* **Problem details**
According to the study summary below, how many radiomics features were extracted from the PET images?

* **Text**
● ● ● ● ● ● ●

Purpose of the Study:

  • To investigate the efficacy of [18F]-PSMA-1007 PET radiomics in distinguishing high-risk from low-risk prostate cancer.
  • To develop and validate a robust radiomics ensemble model for PCa risk stratification.
  • To assess the potential of this approach to reduce reliance on traditional biopsy methods.

Main Methods:

  • Retrospective analysis of 143 prostate cancer patients who underwent [18F]-PSMA-1007 PET/CT imaging.
  • Extraction of 1781 IBSI-compliant radiomics features from PET images.
  • Development of a preliminary analysis pipeline with LASSO feature selection and cross-validation, followed by ensemble modeling using multiple feature subsets.

Main Results:

  • The radiomics ensemble model, particularly when trained with a combination of robust and fine-tuning features, achieved high performance metrics.
  • Highest average accuracy was 79.52%, AUC 85.75%, specificity 84.29%, precision 82.85%, and f-score 78.26%.
  • Statistically significant differences in performance metrics were observed across different ensemble models (p < 0.05).

Conclusions:

  • [18F]-PSMA-1007 PET radiomics shows significant potential for improving prostate cancer risk stratification.
  • The developed radiomics ensemble model offers a non-invasive method for differentiating high- and low-risk PCa.
  • This approach may reduce the need for invasive biopsies in PCa management.

● ● ● ● ● ● ●

* **Dataset content**
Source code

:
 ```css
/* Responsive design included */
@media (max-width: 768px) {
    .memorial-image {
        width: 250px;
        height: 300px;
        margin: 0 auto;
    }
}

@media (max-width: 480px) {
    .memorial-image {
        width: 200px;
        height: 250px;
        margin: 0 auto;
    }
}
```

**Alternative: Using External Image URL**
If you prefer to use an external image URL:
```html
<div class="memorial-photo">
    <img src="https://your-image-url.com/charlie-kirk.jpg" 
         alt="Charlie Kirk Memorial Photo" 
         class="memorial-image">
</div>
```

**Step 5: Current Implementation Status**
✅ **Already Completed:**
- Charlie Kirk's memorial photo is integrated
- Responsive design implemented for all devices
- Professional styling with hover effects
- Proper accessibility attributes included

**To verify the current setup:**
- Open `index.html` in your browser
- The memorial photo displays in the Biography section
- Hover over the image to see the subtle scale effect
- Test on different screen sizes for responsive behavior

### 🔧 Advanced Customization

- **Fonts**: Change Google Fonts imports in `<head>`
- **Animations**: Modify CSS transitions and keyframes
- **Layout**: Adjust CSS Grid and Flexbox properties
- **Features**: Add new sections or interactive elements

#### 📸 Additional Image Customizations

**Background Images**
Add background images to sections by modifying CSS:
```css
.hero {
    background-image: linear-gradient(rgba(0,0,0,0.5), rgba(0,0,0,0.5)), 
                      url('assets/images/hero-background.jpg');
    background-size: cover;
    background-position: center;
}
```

● ● ● ● ● ● ●

* **Solution for this problem**
1781 IBSI-compliant radiomics features.